Cost of living: UK inflation hits new 40-year high of 9.1 percent as food and energy price surge persists

Soaring food prices pushed British consumer price inflation to a 40-year high of 9.1 percent last month, the highest rate out of the Group of Seven countries and one which underlines the severity of the country's cost-of-living crunch.

The reading was up from 9.0 percent in April and matched the consensus of a Reuters poll of economists. Records from the Office for National Statistics show May's inflation was the highest since March 1982 - and worse is likely to come.

Sterling, one of the weakest currencies against the U.S. dollar this year, fell below $1.22, down 0.6 percent on the day, before later recovering.

Some investors judge Britain to be at risk of both persistently high inflation and recession, reflecting its large imported energy bill and ongoing Brexit-related friction which could further hurt trade ties with the European Union.

"With the economic outlook so unclear, no one knows how high inflation could go, and how long it will continue for - making fiscal and monetary policy judgements particularly tough," said Jack Leslie, senior economist at the Resolution Foundation think tank.

Earlier on Wednesday (local time) the Resolution Foundation said the cost-of-living hit for households was being compounded by Brexit, with damaging long-term implications for productivity and wages. 

Average pay is not keeping up with inflation and trade unions have warned of widespread strikes in the coming months. Railway staff have already staged mass walkouts this week. 

Britain's headline inflation rate in May was higher than in the United States, France, Germany and Italy. While Japan and Canada have yet to report consumer price data for May, neither are likely to come close.

The Bank of England said last week that inflation was likely to remain above 9 percent over the coming months before peaking at slightly above 11 percent in October, when regulated household energy bills are due to rise again.

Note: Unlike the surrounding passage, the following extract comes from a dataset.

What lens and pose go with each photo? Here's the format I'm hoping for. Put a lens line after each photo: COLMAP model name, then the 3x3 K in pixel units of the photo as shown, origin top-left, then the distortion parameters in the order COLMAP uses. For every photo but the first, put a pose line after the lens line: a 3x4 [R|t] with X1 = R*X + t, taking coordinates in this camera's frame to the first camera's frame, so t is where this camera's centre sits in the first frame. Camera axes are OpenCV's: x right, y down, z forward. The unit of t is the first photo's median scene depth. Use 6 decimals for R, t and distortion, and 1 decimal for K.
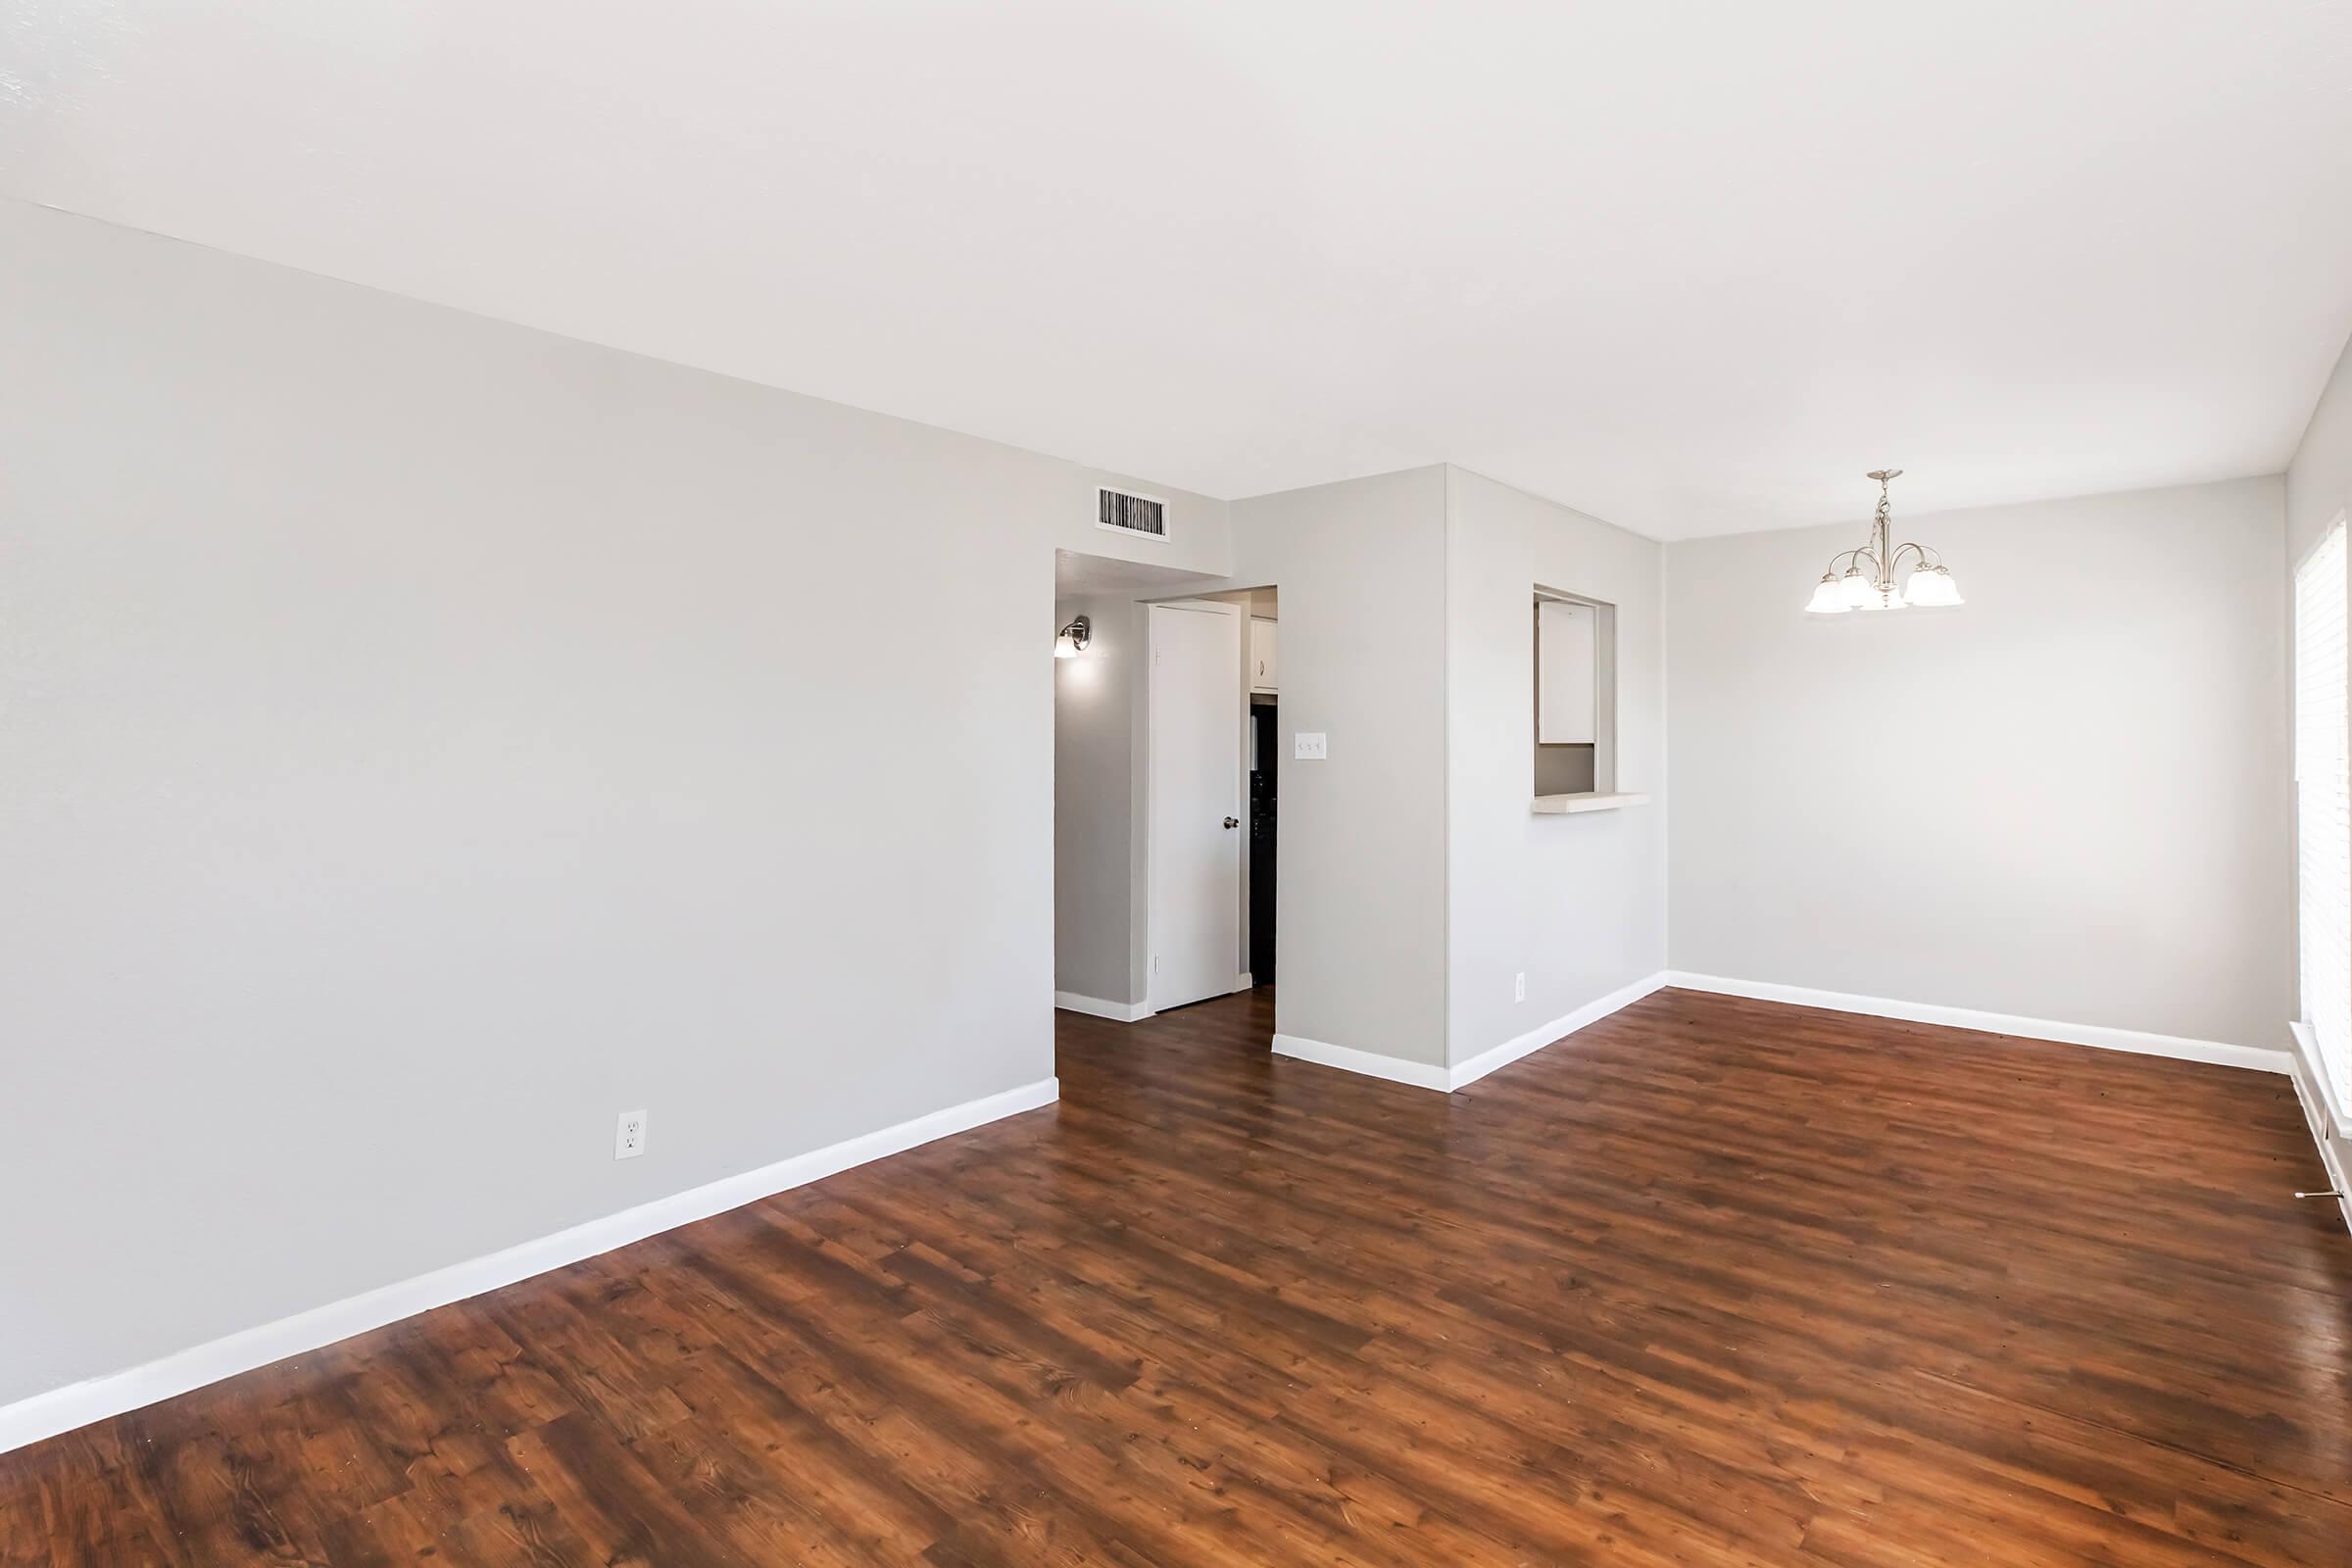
lens RADIAL K [[1159.5, 0, 1177.0], [0, 1159.5, 763.4], [0, 0, 1]] dist [-0.000164, 0.000013]
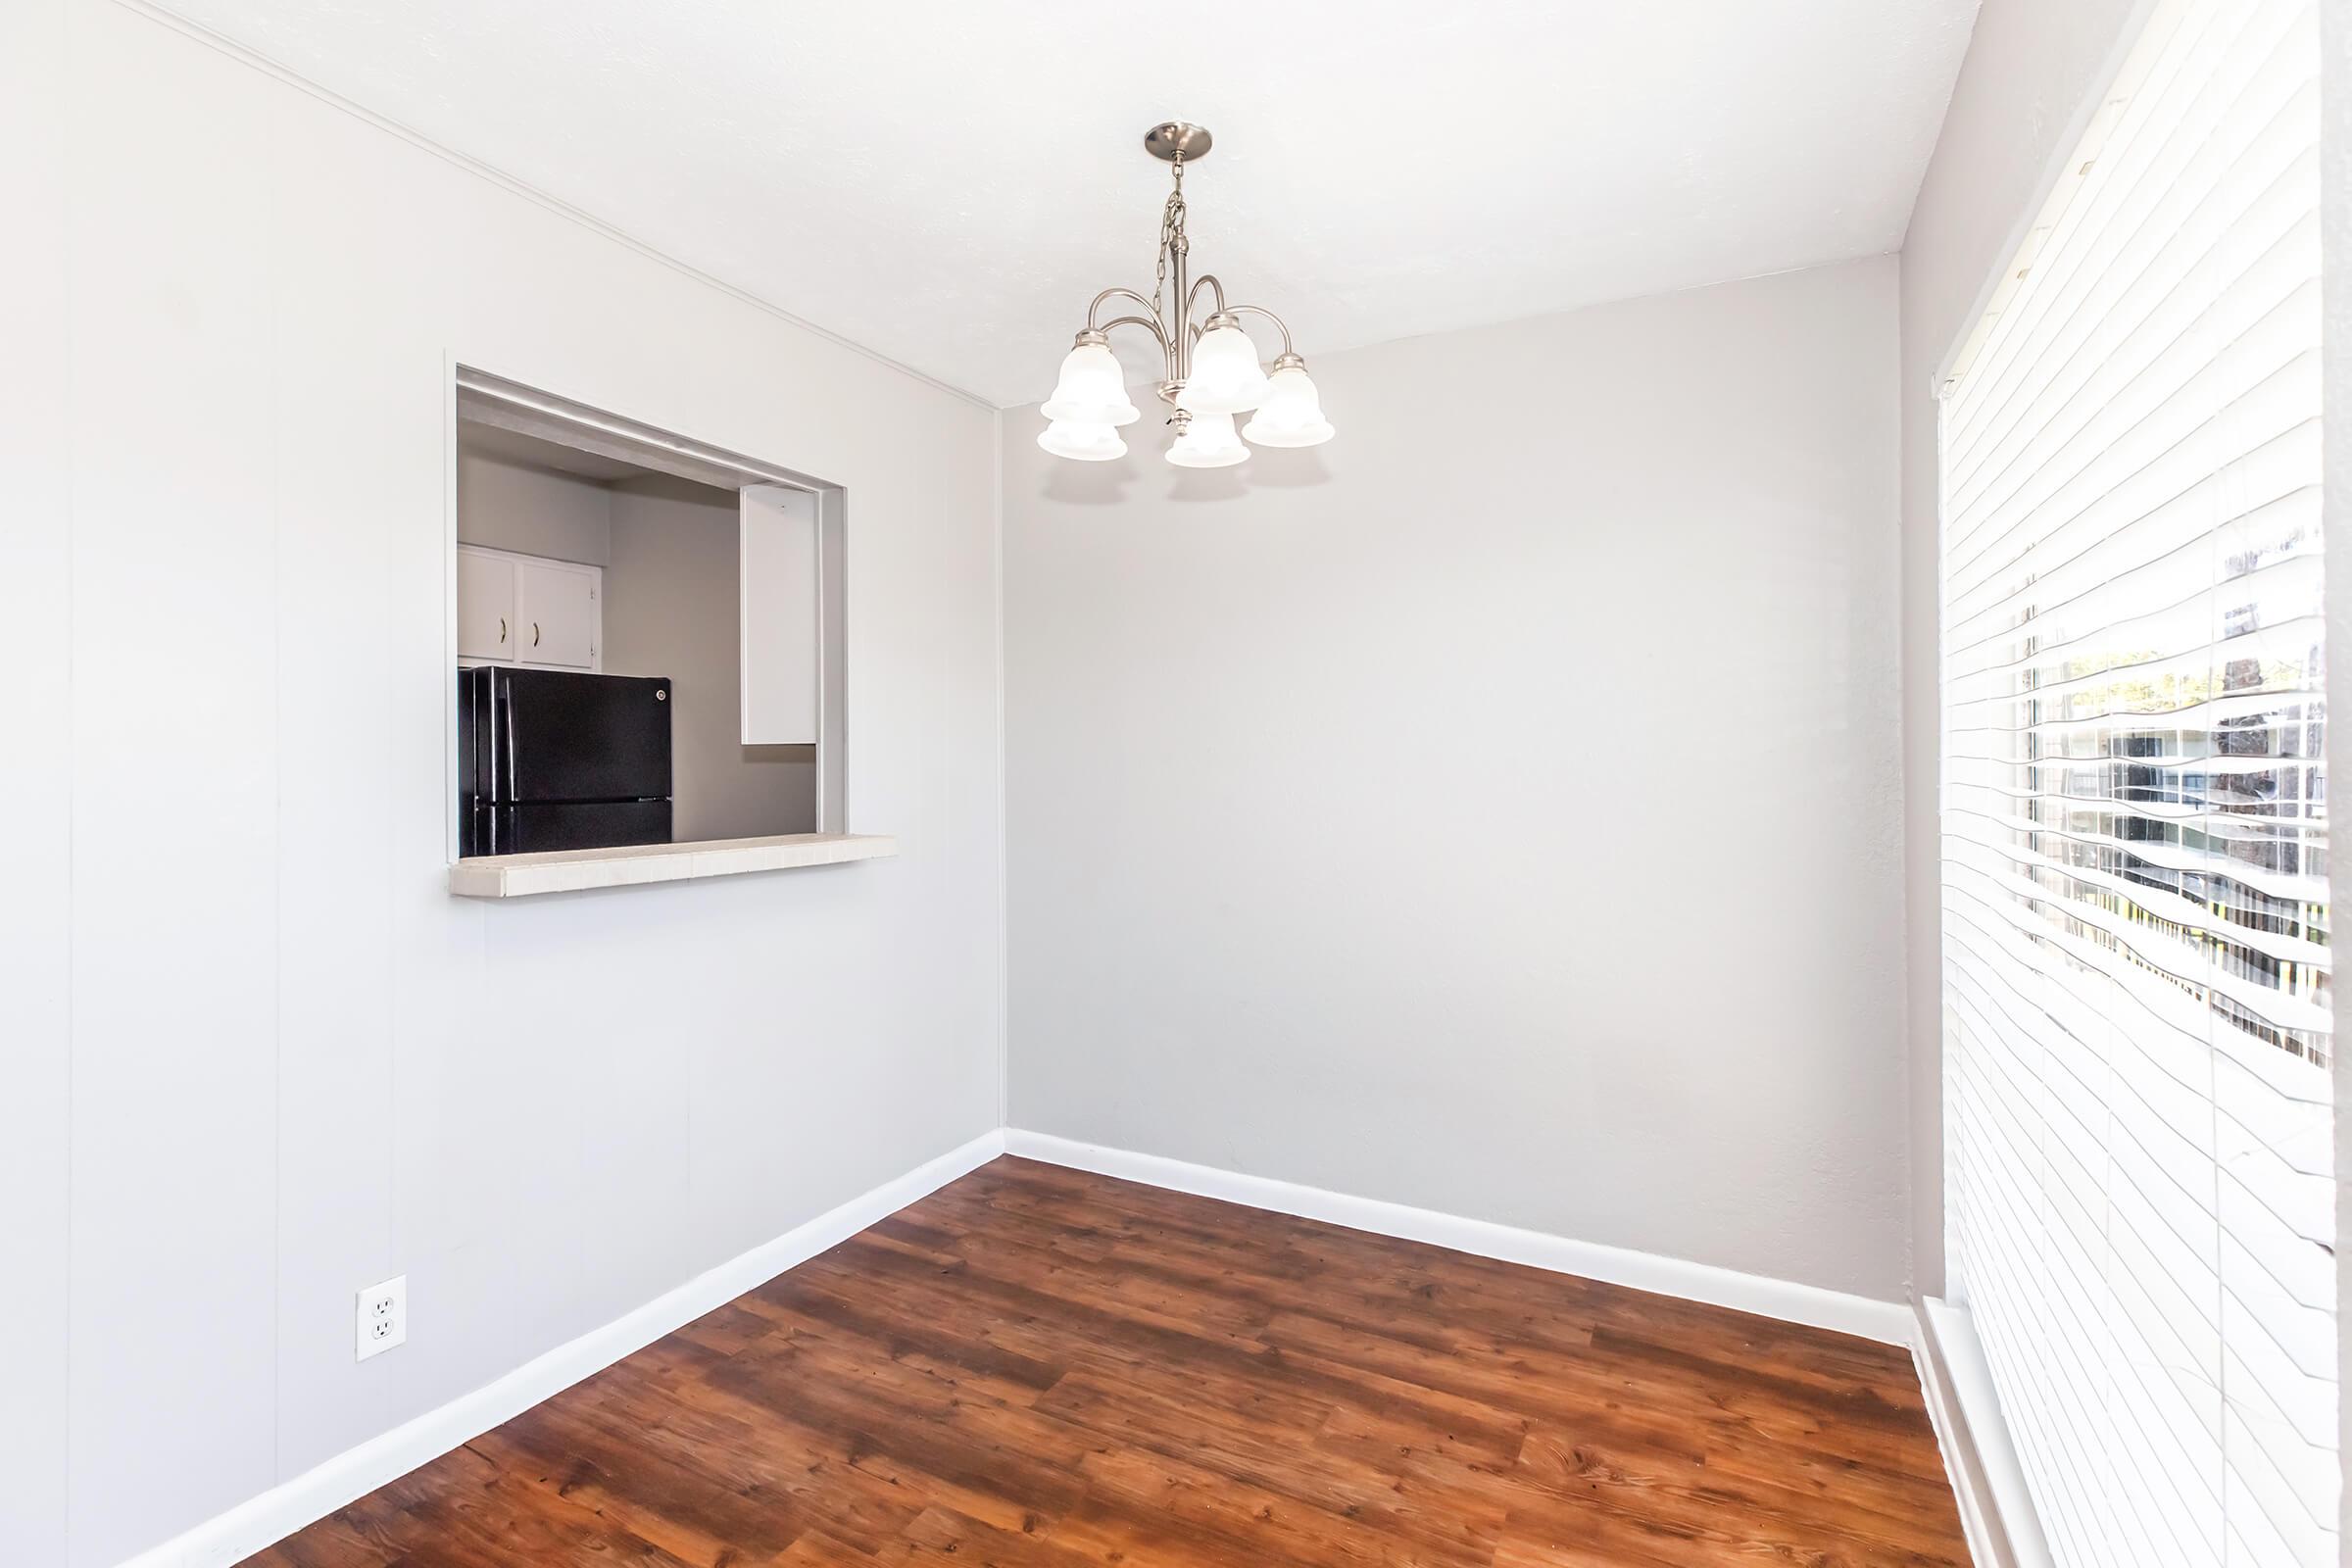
lens RADIAL K [[1070.8, 0, 1176.0], [0, 1070.8, 784.0], [0, 0, 1]] dist [0.000122, 0.000129]
pose [[0.974738, -0.000830, 0.223349, 0.479463], [0.001466, 0.999995, -0.002679, 0.003289], [-0.223346, 0.002939, 0.974735, 0.549111]]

Financial markets show interest rates in Britain are on course to rise above 3 percent around the turn of the year from 1.25 percent now, although most economists think waning economic growth means the BoE will raise rates by less than that.

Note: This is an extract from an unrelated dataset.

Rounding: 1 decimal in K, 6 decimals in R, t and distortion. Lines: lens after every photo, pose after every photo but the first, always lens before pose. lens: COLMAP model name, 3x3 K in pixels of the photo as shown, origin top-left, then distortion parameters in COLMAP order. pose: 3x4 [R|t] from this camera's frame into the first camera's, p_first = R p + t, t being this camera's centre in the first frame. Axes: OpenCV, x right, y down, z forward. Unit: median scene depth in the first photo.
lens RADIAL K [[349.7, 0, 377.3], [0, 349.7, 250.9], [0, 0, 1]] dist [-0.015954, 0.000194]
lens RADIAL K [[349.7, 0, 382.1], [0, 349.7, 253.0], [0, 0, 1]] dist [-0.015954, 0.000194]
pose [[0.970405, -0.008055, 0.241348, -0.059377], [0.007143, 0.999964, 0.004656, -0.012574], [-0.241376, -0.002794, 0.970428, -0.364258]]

Finance minister Rishi Sunak said after the data that the British government was doing all it could to combat a surge in prices and the central bank would act "forcefully" to contain inflation. 

CORE ISSUE

Prices for food and non-alcoholic drinks rose by 8.7 percent in annual terms in May - the biggest jump since March 2009 and making this category the biggest driver of annual inflation last month.

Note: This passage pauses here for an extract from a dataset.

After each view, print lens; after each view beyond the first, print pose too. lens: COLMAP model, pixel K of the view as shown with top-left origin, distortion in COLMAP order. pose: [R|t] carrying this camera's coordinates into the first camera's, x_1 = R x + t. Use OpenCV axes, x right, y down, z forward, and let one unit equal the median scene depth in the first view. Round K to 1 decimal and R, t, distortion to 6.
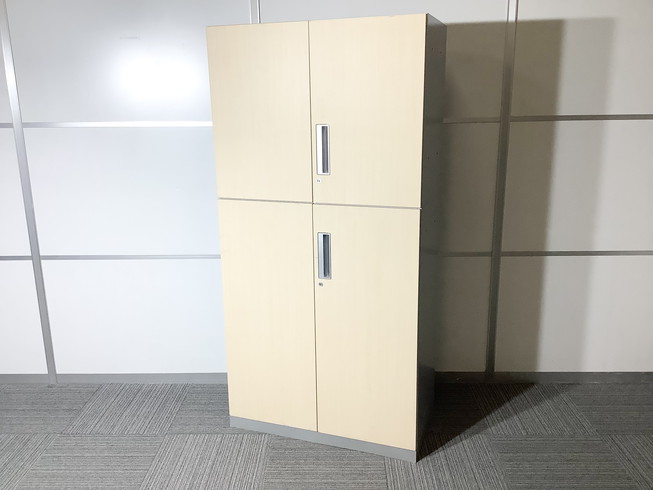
lens RADIAL K [[578.4, 0, 327.0], [0, 578.4, 235.6], [0, 0, 1]] dist [0.013437, 0.001801]
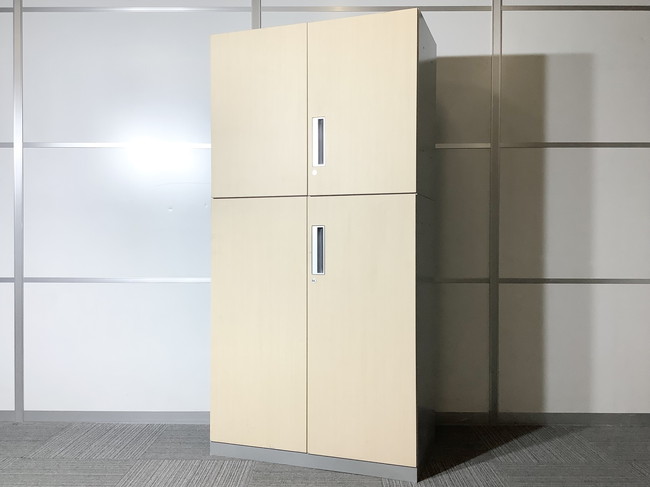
lens RADIAL K [[581.6, 0, 325.9], [0, 581.6, 244.0], [0, 0, 1]] dist [0.002453, -0.003806]
pose [[0.999821, 0.016080, 0.009970, -0.001359], [-0.013355, 0.973065, -0.230143, 0.228058], [-0.013402, 0.229968, 0.973106, 0.043827]]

Annual core inflation - which strips out food and energy prices to give an idea of domestically generated cost pressure - fell for the first time since September to 5.9 percent from 6.2 percent, a lower-than-expected reading.

"The Bank of England may indeed gain some hope from the fact that core price pressures are subsiding (but) we doubt this ... will be enough to avert further rate rises in the coming months," said Sandra Horsfield, an economist from Investec.

Overall consumer prices rose by 0.7 percent in monthly terms in May, the ONS said, a little more than the 0.6 percent consensus.

Costs paid by British factories for materials and energy - a key determinant of prices later paid by consumers in shops - were 22.1 percent higher in May than a year earlier, the biggest increase since these records began in 1985, the ONS said.